Julien DrachNéoréalisme, de Naples à Mogador


Des insomnies chargées de questions

Les enfants demandent toujours le même conte avant de s’endormir. Or il est d’autres contes qui réveillent. Il en va de même pour toute œuvre. Et plus que toute autre création, la photographie peut être soit apaisante, soit créatrice d’insomnie – donc de questions. Rangées parmi les œuvres « d’insomnies chargées de questions », les ponctions photographiques méditerranéennes de Julien Drach ne rassurent pas si l’on y pénètre vraiment. Elles se placent « au centre ». L’on ne se demande pas devant leur cadrage (ce qui est souvent le cas) : « qu’est-ce qu’elles cachent, qu’est-ce qu’il y a à côté ? », car c’est bien au centre des tensions que « l’objectif-subjectif » du photographe s’est placé. Pas d’autre instant que celui-là pour arracher au réel ce qui déjà n’est plus.

De retour de Naples et de Mogador, d’un même regard, Julien Drach donne à voir des compositions proches du cinéma réaliste italien : « J’aime arpenter ces villes, prendre leur pouls, saisir leur esprit.

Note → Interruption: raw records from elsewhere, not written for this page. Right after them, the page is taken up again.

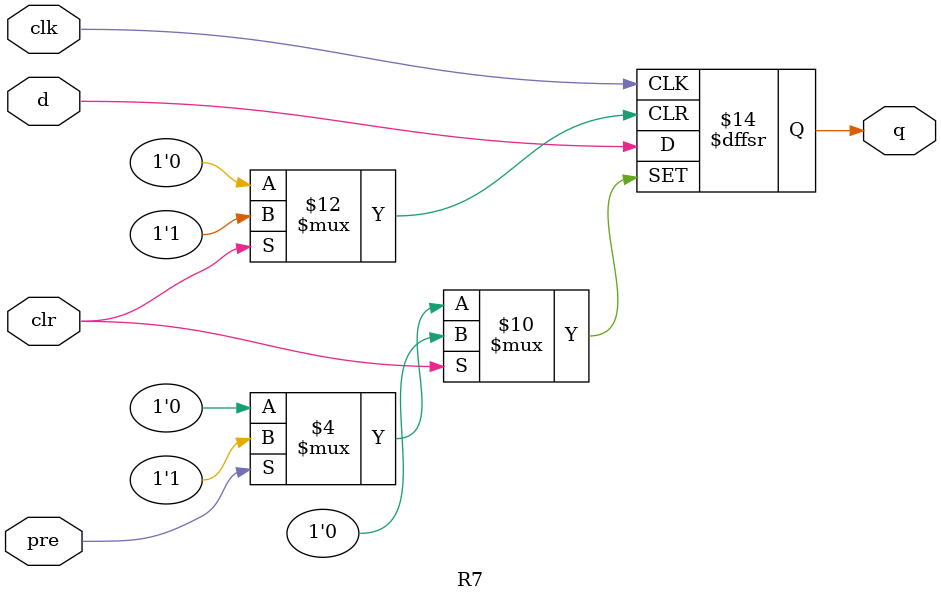
<source format=v>
module R7(d, clk, clr, pre, q);
	input d, clk, clr, pre;
	output reg q;
	
	   always @ (posedge clk or posedge clr or posedge pre) begin
      if (clr)
		begin
			q <= 0;
		end
      else if (pre)
		begin
			q <= 1;
		end
      else
		begin
			q <= d;
		end
   end
endmodule

</source>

Elles m’ont inspiré ces instants immobiles dans un monde qui s’enfuit ». Et c’est bien parce que nous sommes douloureusement conscients du « jamais plus » qui pèse sur ces cultures méditerranéennes condamnées à se « moderniser », donc à disparaître, que l’on entre dans le silence des images non rassurantes de ce « photographe insomniaque », qui nous emmène hors des chemins convenus de la photographie contemporaine.